The single most consequential change introduced by the 2026 Bill is the deletion of Section 15 of the 2010 Act and the insertion of Chapter IIIA in its place to provide for vesting of assets in the Authority. Section 15 provided for the vesting of assets in “such authority as may be prescribed” upon cancellation or surrender of an organisation’s registration. Notably, no specific authority had been notified under this provision, nor had any mechanism been prescribed for the vesting and disposal of assets. The new Chapter IIIA establishes a comprehensive framework for the vesting, supervision, management and disposal of foreign contribution and assets in the Authority, defined as such officer or authority as may be notified by the Central Government. The 2026 Bill also introduces the concept of an ‘administrator’, who may be appointed to assist the Authority in the discharge of these functions. The process of vesting and the powers of the Authority are summarised in the table below.

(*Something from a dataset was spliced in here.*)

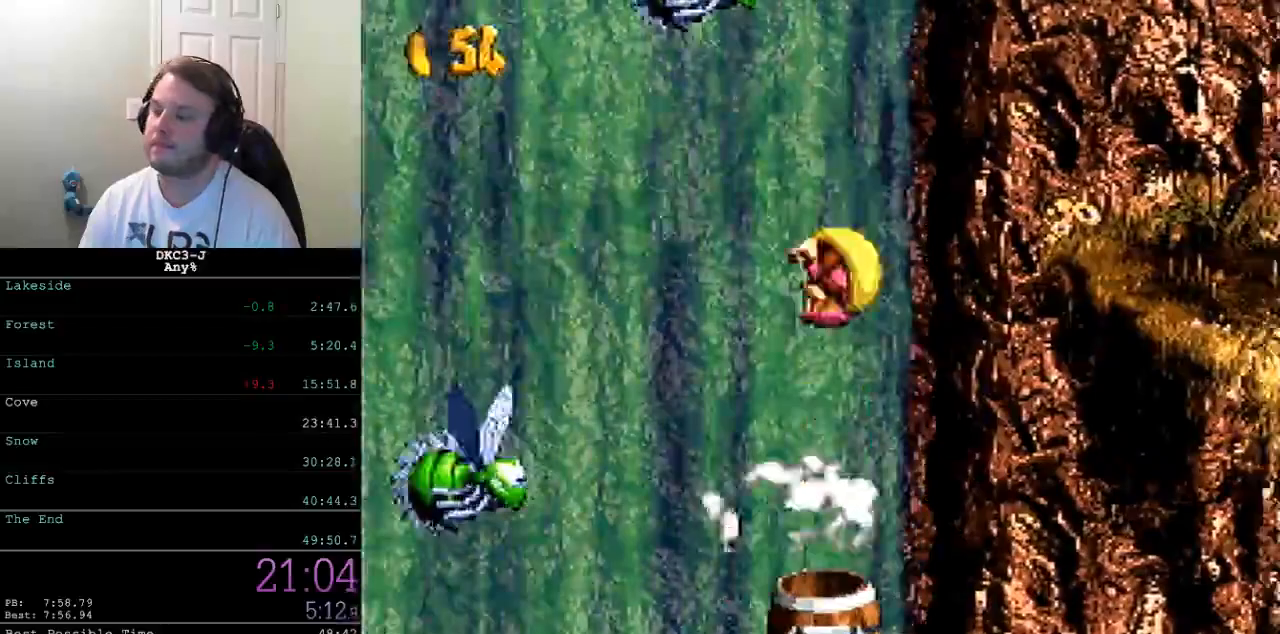
{"buttons": ["Y", "DPAD_RIGHT"], "events": []}
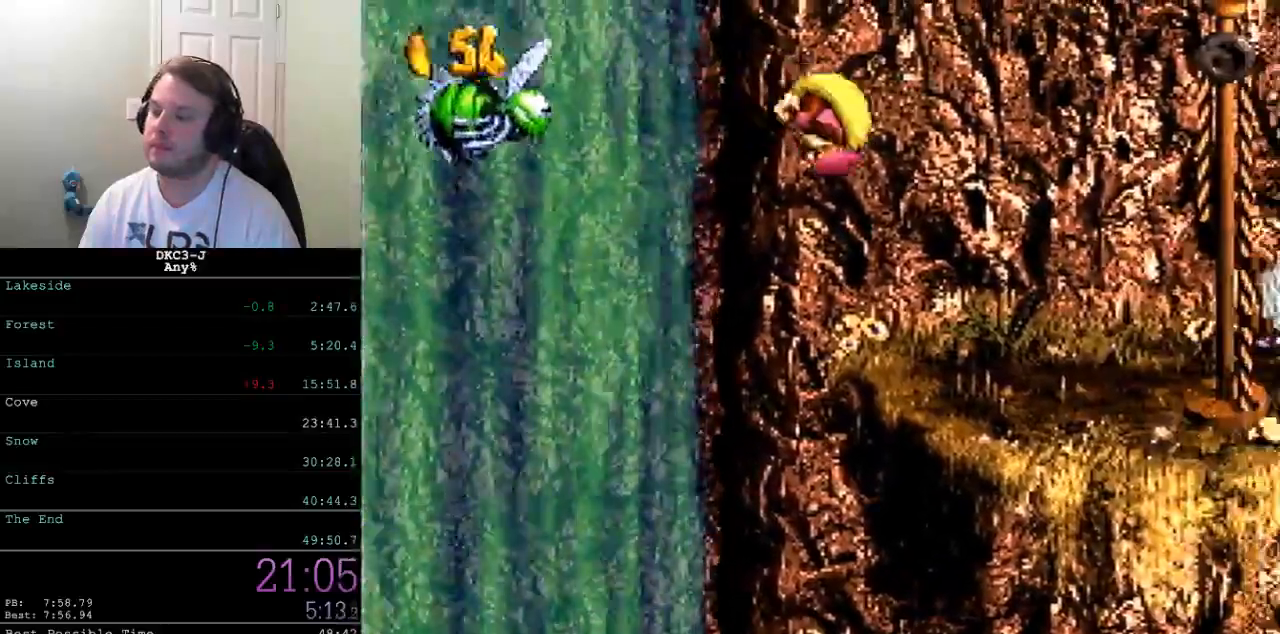
{"buttons": ["Y", "DPAD_RIGHT"], "events": [[250, "B", "down"], [300, "B", "up"]]}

Section 16A, as sought to be inserted by the 2026 Bill, provides that all foreign contribution and assets created therefrom shall provisionally vest in the Authority from the date of cancellation, surrender or cessation of an organisation’s FCRA certificate. The Bill also clarifies that an organisation’s registration certificate will be deemed to have ceased on the expiry of its validity period if renewal has not been applied for, if renewal has been refused by the Central Government, or if the certificate is not renewed before the expiry of its validity period. This broad provision for deemed cessation means that if any one of the specified conditions is met, it would lead to cessation of the registration certificate, making that organisation’s assets liable to be provisionally vested in the Authority.

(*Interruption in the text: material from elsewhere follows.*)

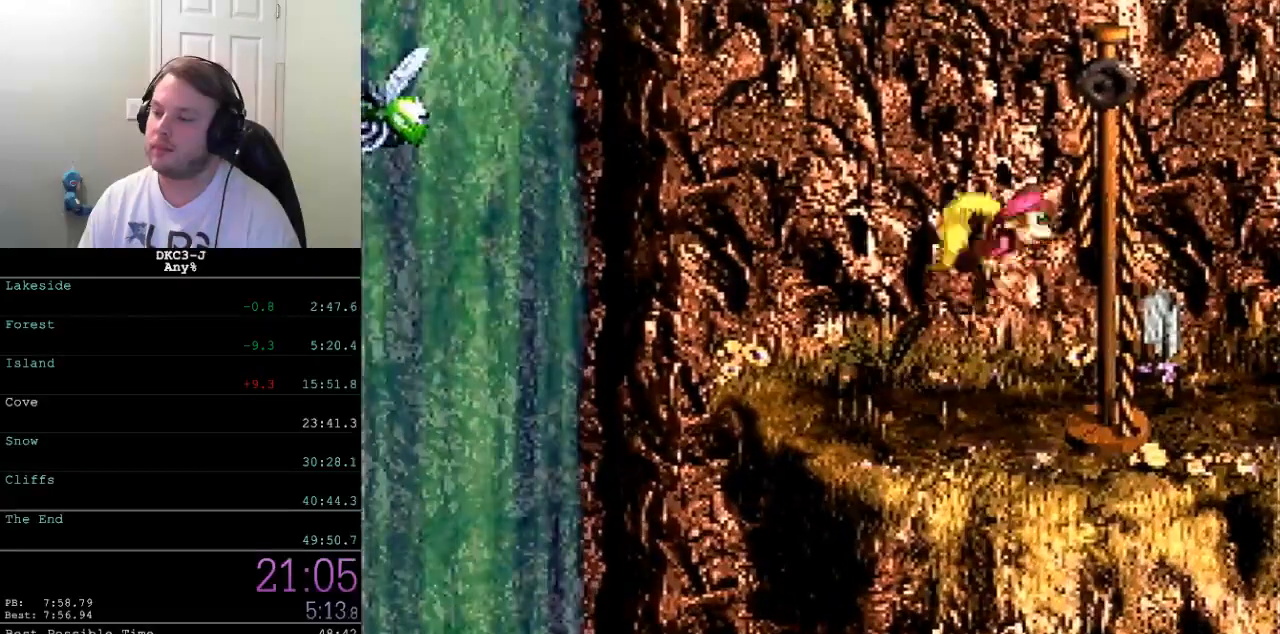
{"buttons": [], "events": [[67, "Y", "up"], [133, "DPAD_RIGHT", "up"]]}
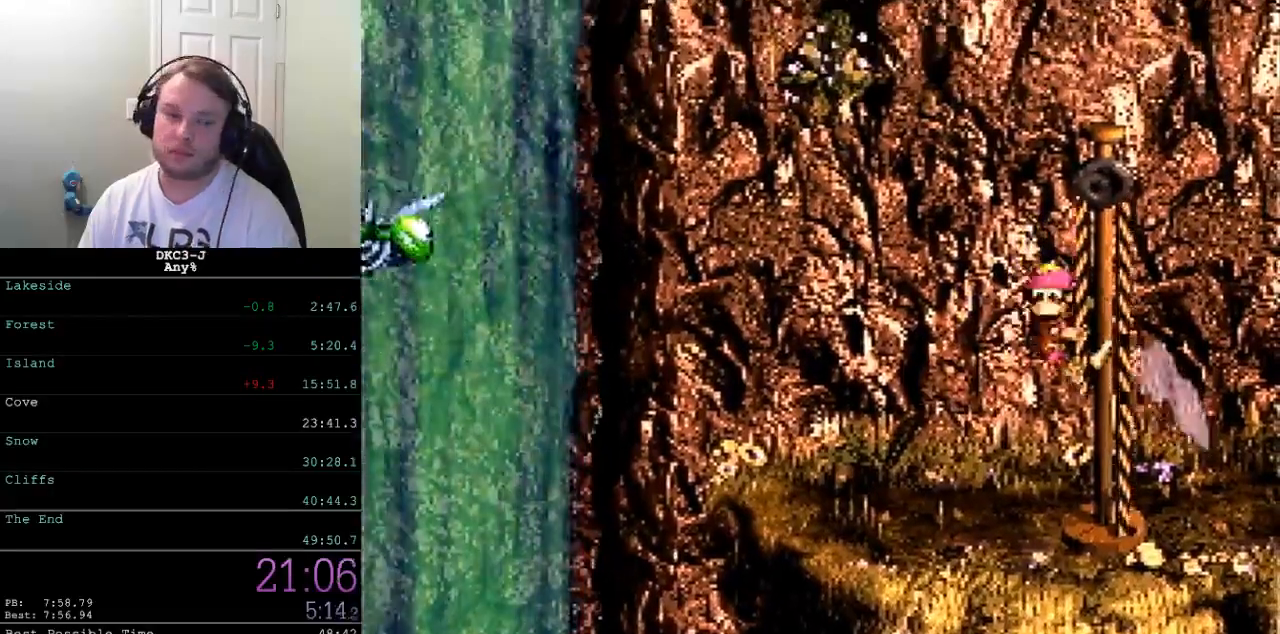
{"buttons": [], "events": []}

During the provisional vesting period, the Authority or an administrator appointed under the FCRA is entitled to take possession of the vested assets and assume management of the organisation’s activities, including the utilisation of its foreign contribution for managing such assets and activities. The organisation may, within such time as may be prescribed, obtain a fresh registration certificate, renew its certificate or get its certificate restored in accordance with the FCRA, and thereafter seek the return of its assets from the Authority. Failing this, the provisionally held foreign contribution and assets shall permanently vest in the Authority. Notably, assets created or acquired partly from foreign contribution and partly from other sources are also subject to vesting, unless it can be demonstrated that a distinct or ascertainable portion of the asset was created or acquired from sources other than foreign contribution.
The Authority is required to apply the permanently vested assets and the associated foreign contribution for public purposes through one of the three prescribed modes: (i) transferring them to a ministry, department or local authority; (ii) selling them and crediting the proceeds to the Consolidated Fund of India; or (iii) where the asset is a place of worship, ensuring that its religious character is maintained and entrusting its management or operation to such person as may be prescribed. The 2026 Bill specifically provides that no key functionary of the organisation whose assets are being disposed of shall, directly or indirectly, acquire any interest in it. Accordingly, once assets permanently vest in the Authority, neither the organisation nor its key functionaries may reclaim them at the time of disposal by the Authority.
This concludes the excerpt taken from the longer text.